The existential threat that the coronavirus imposes on our community is exacerbated by the palpable economic devastation that controlling the spread of the virus wreaks on our community.

Public health staff are fully aware of this dilemma and have family and friends who are suffering economically. Public health has been in the lead position on figuring out the safest way to reopen the economy without creating more COVID-19 illnesses. Our phased approach to reopening the economy of Clatsop County is our best effort at striking that balance.

One of the most important objectives for the reopening of the economy is to mitigate and control the spread of the virus to the degree possible.

Public health employs two tools to accomplish this difficult objective: community testing and contact tracing of positive cases.

Testing for the virus is a fairly routine process. Public health has established a weekly drive-thru testing program at the new household hazardous waste facility. We have successfully tested over 200 people at this time.

Contact tracing is another matter entirely.

Effective contact tracing requires two things from the positive case — a good memory and honesty. Current federal Centers for Disease Control and Prevention guidelines state that anyone who has been within 6 feet of a positive case for 15 minutes or longer should be contacted and monitored for symptoms.

I don’t know about you, but recalling everyone I have contact with for 15 minutes over a 14-day time frame would be difficult. On top of that, being honest about the numbers of people you have had contact with and under what circumstances can also be difficult and perhaps embarrassing.

In many cases, patients report that social distancing was not followed and mass gatherings have occurred even after the patient was notified of their positive test status. This is not just a local trend.

The Public Health Department is dedicated to improving the health of all community members and has well-established programming that specifically serves at-risk and underrepresented community members.

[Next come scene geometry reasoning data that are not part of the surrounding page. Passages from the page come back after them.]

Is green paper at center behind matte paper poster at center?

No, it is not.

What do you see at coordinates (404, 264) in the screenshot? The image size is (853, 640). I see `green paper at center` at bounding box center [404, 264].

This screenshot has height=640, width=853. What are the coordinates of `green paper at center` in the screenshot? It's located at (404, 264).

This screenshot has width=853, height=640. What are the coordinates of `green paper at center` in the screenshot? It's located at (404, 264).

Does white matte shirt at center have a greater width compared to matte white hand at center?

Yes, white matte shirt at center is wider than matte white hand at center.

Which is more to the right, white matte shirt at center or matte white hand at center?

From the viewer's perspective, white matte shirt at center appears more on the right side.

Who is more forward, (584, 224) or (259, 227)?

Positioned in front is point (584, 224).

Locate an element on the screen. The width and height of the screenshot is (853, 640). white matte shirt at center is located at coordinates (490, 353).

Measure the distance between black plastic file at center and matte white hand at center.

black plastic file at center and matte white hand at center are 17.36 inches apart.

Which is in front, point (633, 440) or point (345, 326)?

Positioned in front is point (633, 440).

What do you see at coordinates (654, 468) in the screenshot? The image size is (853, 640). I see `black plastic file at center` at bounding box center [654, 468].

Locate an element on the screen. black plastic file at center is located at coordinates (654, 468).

Our mission is to provide information and services to residents that are relevant and timely to assure the community’s health. We are dedicated to protecting individuals and communities against the spread of disease, promoting and encouraging healthy behaviors, responding to pandemics and assisting communities in recovery and assuring the quality and accessibility of health services.

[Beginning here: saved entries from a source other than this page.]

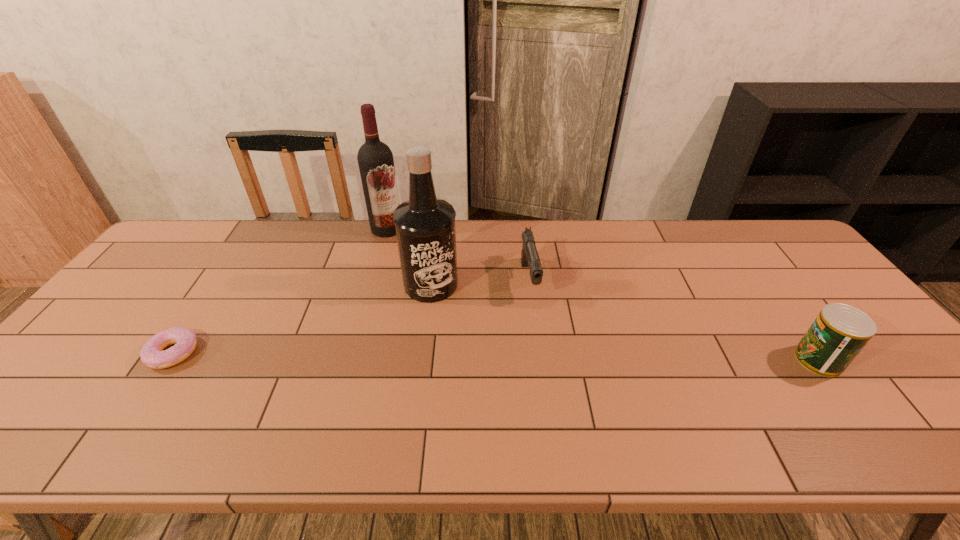
Where is `object present at the right edge`? object present at the right edge is located at coordinates (838, 334).

Where is `vacant space at the far edge of the desktop`? This screenshot has height=540, width=960. vacant space at the far edge of the desktop is located at coordinates (316, 242).

The image size is (960, 540). I want to click on vacant region at the near edge of the desktop, so click(x=385, y=411).

Where is `free space at the left edge of the desktop`? Image resolution: width=960 pixels, height=540 pixels. free space at the left edge of the desktop is located at coordinates (125, 307).

The width and height of the screenshot is (960, 540). Identify the location of free space at the near right corner of the desktop. (874, 382).

The image size is (960, 540). What are the coordinates of `vacant area between the doughnut and the liquor` in the screenshot? It's located at (302, 319).

Image resolution: width=960 pixels, height=540 pixels. Identify the location of empty space that is in between the can and the shortest object. (495, 356).

Where is `empty space that is in between the third object from left to right and the second object from right to left`? The height and width of the screenshot is (540, 960). empty space that is in between the third object from left to right and the second object from right to left is located at coordinates (480, 282).

Where is `free space between the can and the fourth object from left to right`? free space between the can and the fourth object from left to right is located at coordinates (674, 320).

In order to click on unoccupied position between the third object from left to right and the gun in this screenshot , I will do `click(480, 282)`.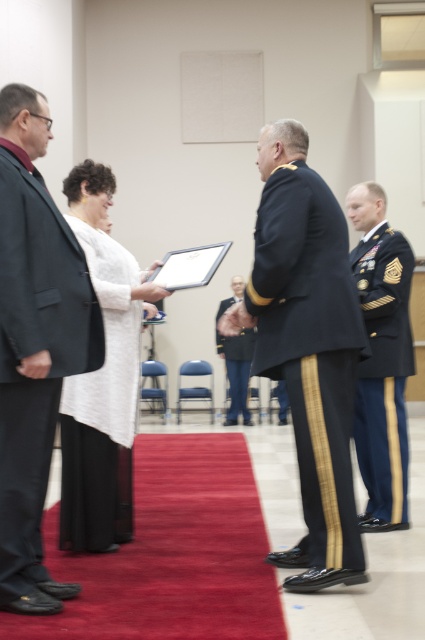
You are an event planner organizing a ceremony. You need to arrange a podium for the presenter wearing the white matte jacket at center and the recipient in the dark green military uniform at right. Based on their heights, which person should stand on the higher platform to ensure eye contact during the presentation?

The white matte jacket at center should stand on the higher platform because it has a greater height compared to the dark green military uniform at right, ensuring proper eye contact during the presentation.

You are a photographer at the ceremony. You want to capture a photo that includes both the navy blue fabric uniform at center and the dark green military uniform at right. The camera has a 1.5 meter focal range. Can you position yourself so that both subjects are within the focal range?

The navy blue fabric uniform at center is 1.01 meters from the dark green military uniform at right. Since the distance between them is less than 1.5 meters, positioning the camera between them would ensure both are within the 1.5 meter focal range.

You are an event planner arranging seating for the ceremony. You need to determine which of the two central figures, the navy blue fabric uniform at center or the white matte jacket at center, requires a larger chair. Based on the scene description, which one needs a bigger seat?

The white matte jacket at center requires a larger chair since the navy blue fabric uniform at center has a smaller size compared to it.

These values are driven by a health equity lens, meaning that we believe everyone has the opportunity and right to attain their highest level of health. Our commitment to health equity has been clearly reflected in our COVID-19 pandemic response through our housing partnership with Clatsop Community Action, our educational social media campaign and our community testing program.

In closing, Clatsop County has a health department staff that is driven by a passion to serve and to help improve the health of our entire community. We are appreciative of our community’s support and I can assure you we are working very hard to help the county get through this pandemic.

Michael McNickle is the director of the Clatsop County Public Health Department.